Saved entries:
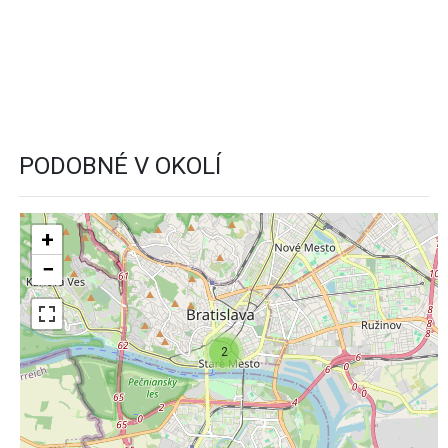
PODOBNÉ V OKOLÍ
+
−
2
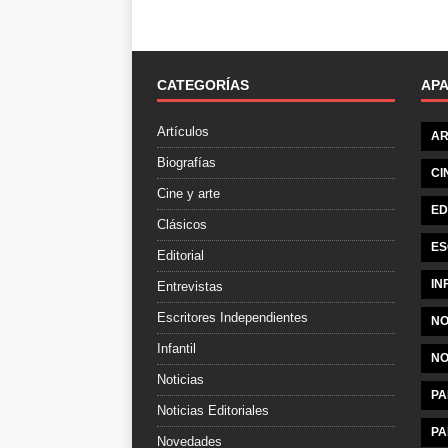
CATEGORÍAS
AP
Artículos
AR
Biografías
CI
Cine y arte
ED
Clásicos
ES
Editorial
IN
Entrevistas
Escritores Independientes
NO
Infantil
NO
Noticias
PA
Noticias Editoriales
PA
Novedades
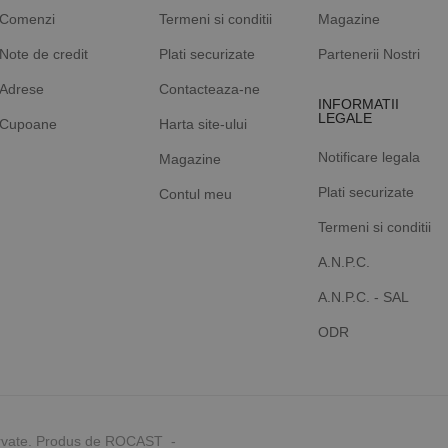
Comenzi
Termeni si conditii
Magazine
Note de credit
Plati securizate
Partenerii Nostri
Adrese
Contacteaza-ne
INFORMATII
LEGALE
Cupoane
Harta site-ului
Notificare legala
Magazine
Plati securizate
Contul meu
Termeni si conditii
A.N.P.C.
A.N.P.C. - SAL
ODR
rvate. Produs de ROCAST -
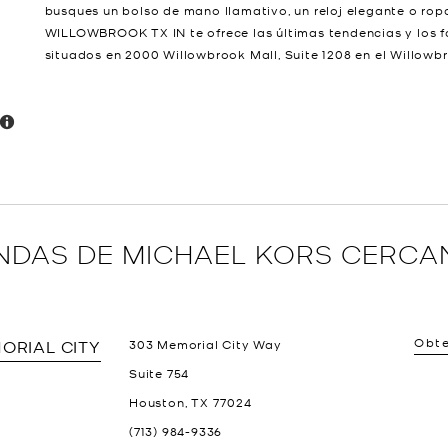
busques un bolso de mano llamativo, un reloj elegante o rop
WILLOWBROOK TX IN te ofrece las últimas tendencias y los 
situados en 2000 Willowbrook Mall, Suite 1208 en el Willowb
ENDAS DE MICHAEL KORS CERCA
Obte
ORIAL CITY
303 Memorial City Way
Suite 754
Houston
,
TX
77024
(713) 984-9336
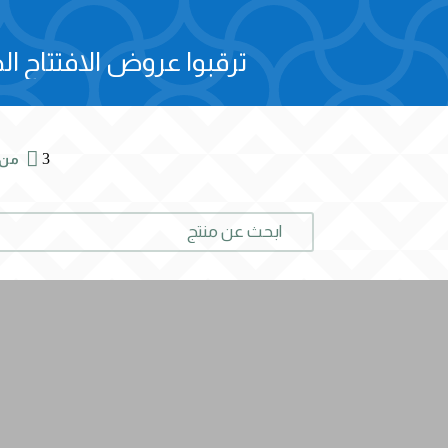
ترقبوا عروض الافتتاح الح

3
من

EXERCISE » In repeating the entries, exclude the pictures and alter nothing else.

EXERCISE OUTPUT »
PODOBNÉ V OKOLÍ
+
−
2
CATEGORÍAS
AP
Artículos
AR
Biografías
CI
Cine y arte
ED
Clásicos
ES
Editorial
IN
Entrevistas
Escritores Independientes
NO
Infantil
NO
Noticias
PA
Noticias Editoriales
PA
Novedades
Comenzi
Termeni si conditii
Magazine
Note de credit
Plati securizate
Partenerii Nostri
Adrese
Contacteaza-ne
INFORMATII
LEGALE
Cupoane
Harta site-ului
Notificare legala
Magazine
Plati securizate
Contul meu
Termeni si conditii
A.N.P.C.
A.N.P.C. - SAL
ODR
rvate. Produs de ROCAST -
busques un bolso de mano llamativo, un reloj elegante o rop
WILLOWBROOK TX IN te ofrece las últimas tendencias y los 
situados en 2000 Willowbrook Mall, Suite 1208 en el Willowb
ENDAS DE MICHAEL KORS CERCA
Obte
ORIAL CITY
303 Memorial City Way
Suite 754
Houston
,
TX
77024
(713) 984-9336
ترقبوا عروض الافتتاح الح

3
من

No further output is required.